From almost any perspective, the case for an increase in income tax rates seems unanswerable. In terms of countercyclical fiscal policy, after three years of expansion, we need faster reduction in the deficit now if there is to be any scope for stimulus in the next downturn. Even if there was room for disagreement on timing, the issue has been pre-empted by the Reserve Bank and the money markets, which have made it clear that the only alternative to a lower deficit is a sharp increase in real interest rates.
In the longer term, concern with public savings can only be met by increasing revenue. Transfer payments have been squeezed as far as appears possible, and cuts in public investment in physical and human infrastructureimply reductions, not increases in national savings. Alternatives such as pseudo-private infrastructure projects represent a juggling of categories with no net effect.

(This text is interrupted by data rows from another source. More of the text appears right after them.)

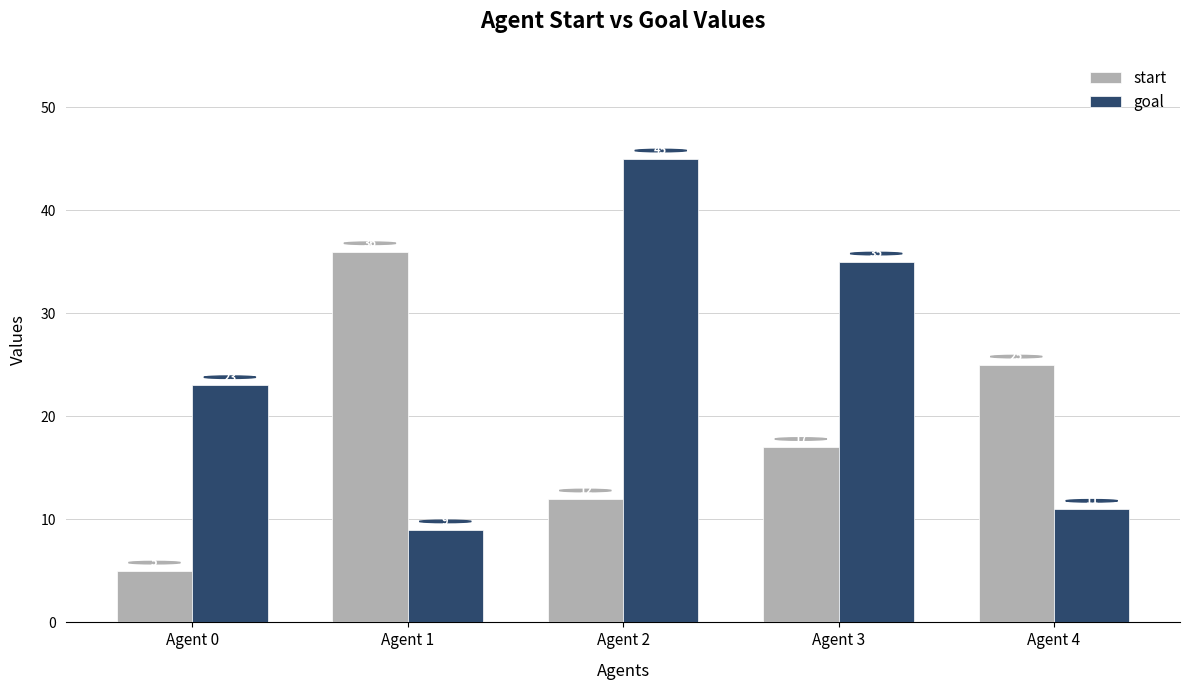

Which series changed the most between Agent 1 and Agent 4?

start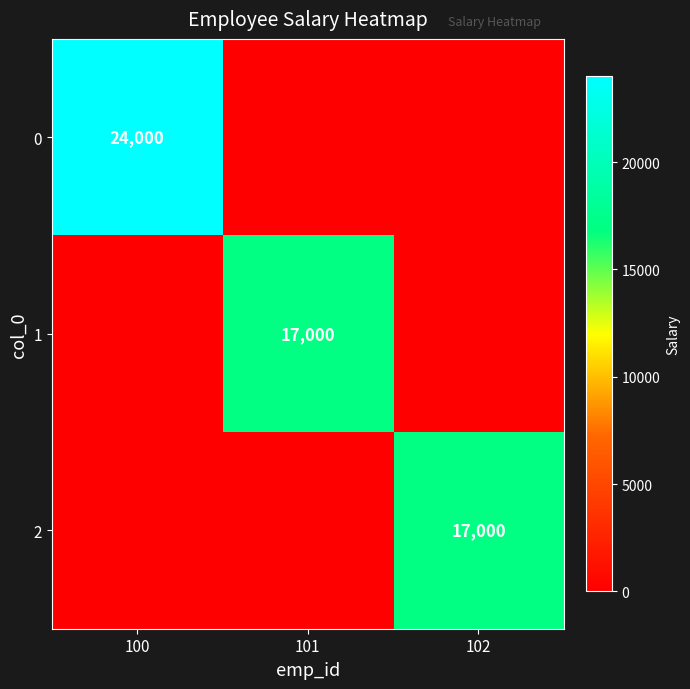

Is it true that 2 equals 17000 at 102?

True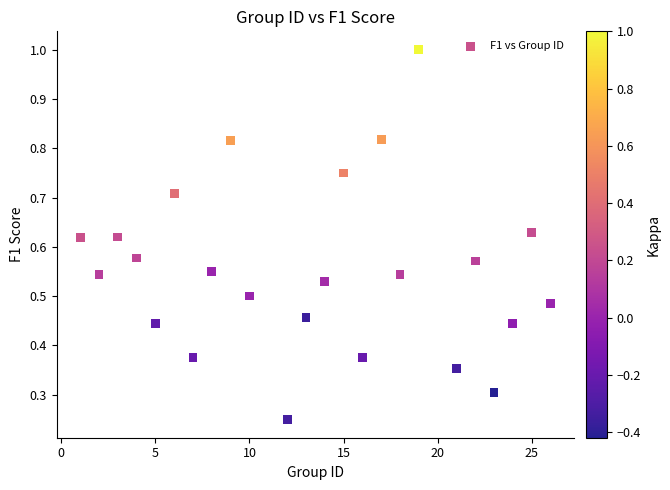

What is the range of X values (max minus min)?

25.0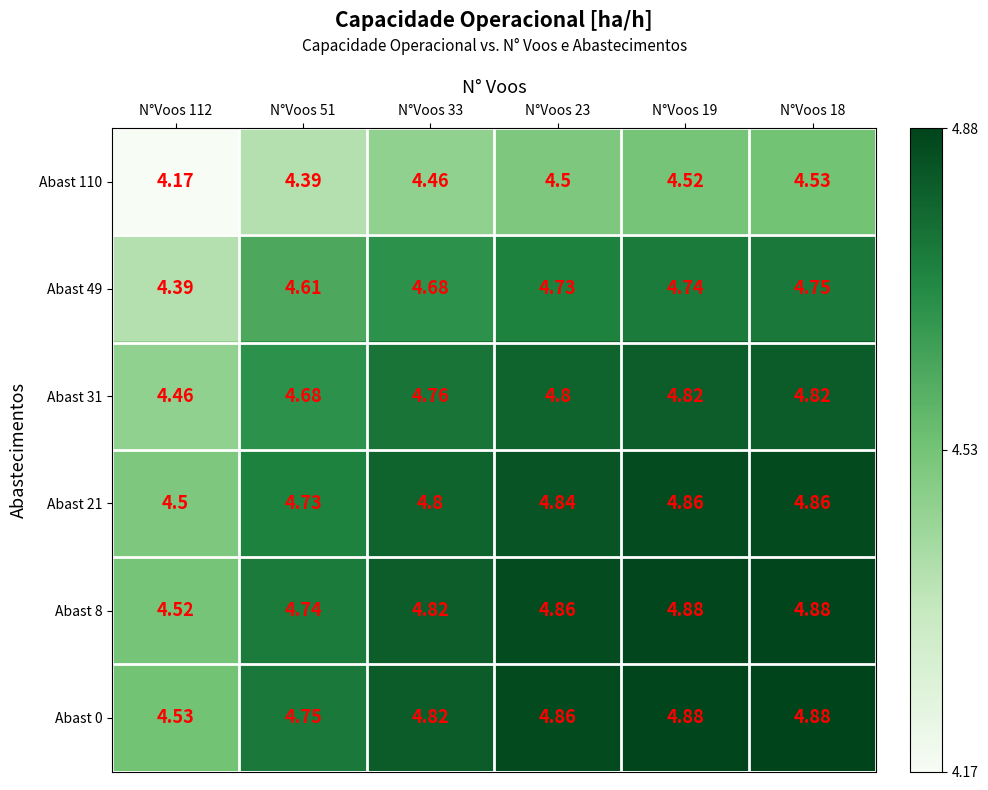

Is the value of Abast 8 at N°Voos 112 greater than the value of Abast 21 at N°Voos 112?

Yes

Finally, and most importantly, a serious approach to reducing unemployment and optimal resource allocation requires an expansion of employment in the community services sector and therefore in public expenditure. The refusal to countenance higher taxes has led both to underemployment of national resources and a misallocation of those resources that are employed.
With the end of high inflation rates, politicians can no longer rely on bracket creep to deliver painless increases in income tax rates. Yet an increase in income tax rates has never been more obviously necessary than it is today. It is time to break the last taboo in Australian politics.
John Quiggin is Professor of Economics at James Cook University and author of Great Expectations: Microeconomic reform and Australia, published by Allen & Unwin.